I'm working on a project which has an template function as so:

template <class T> 
T foo<T>(T val) { return someFunc(val); }

template <>
bool foo<bool>(bool val) { return otherFunc(val); };

Now, I have a class Bar, which I don't want to accept as input. In fact, I want it to generate an easy to spot compile error. The problem is that if I do this:

template <>
Bar foo<Bar>(Bar val) { static_assert(false,"uh oh..."); }

It fails on every compile. I found https://stackoverflow.com/a/3926854/7673414, which says that I need to make reference to the template type, otherwise the static assert always takes place. The problem is I don't have a template type here. If I do:

template< typename T >
struct always_false { 
    enum { value = false };  
};

template <>
Bar foo<Bar>(Bar val) { static_assert(always_false<Bar>::value,"uh oh..."); }

then it also always fails compiling. Is there a way to ensure that an instantiation of the template with type Bar always causes a compile error?

Answer 1

Since foo is a complete specialization, it will always get compiled, and the static assert will always get called.

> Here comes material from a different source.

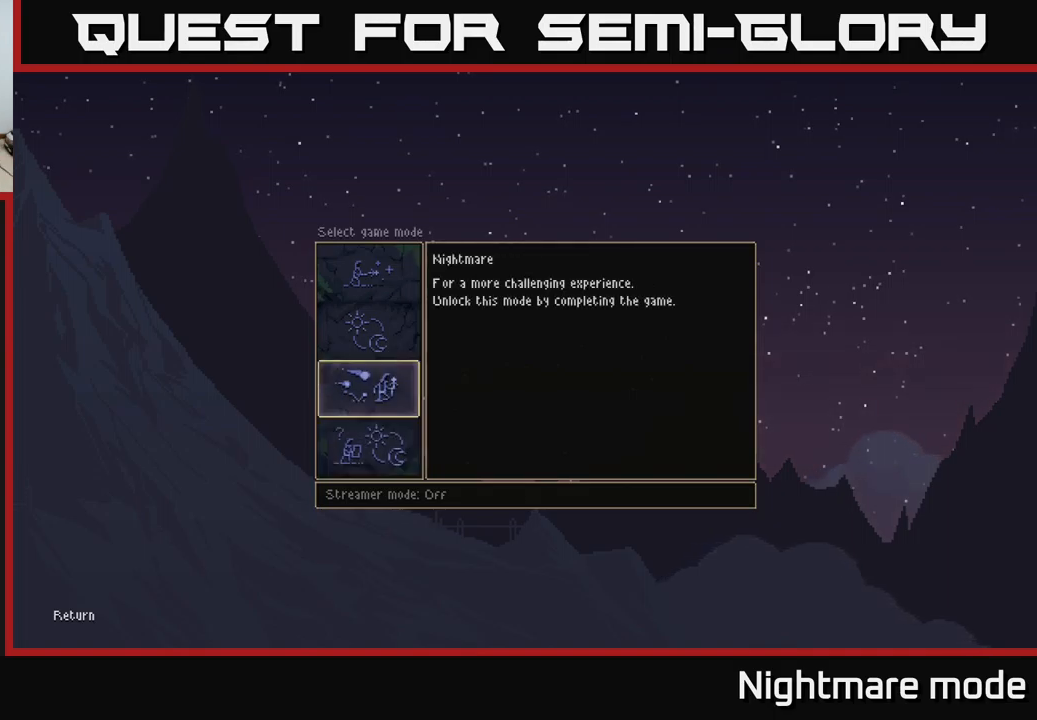
{"buttons": [], "left_stick": "center", "right_stick": "center", "events": []}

However, there’s an easier way:

template <>
Bar foo<Bar>(Bar val) = delete;

This will say that this specific version is deleted, and cannot be called.

Answer 2

Another way is enable the template (not specialized version) only if the type is different from Bar

template <class T> 
typename std::enable_if< ! std::is_same<T, Bar>::value, T>::type foo<T>(T val)
 { return someFunc(val); }

If you can use C++14, is can be simplified using std::enable_if_t

template <class T> 
std::enable_if_t< ! std::is_same<T, Bar>::value, T> foo<T>(T val)
 { return someFunc(val); }

Answer 3

You can use std::is_same to help with your requirement.

template <class T> 
T foo<T>(T val)
{
   // Make sure T is not Bar
   static_assert(std::is_same<T, Bar>::value == false, "uh oh...");
   return someFunc(val);
}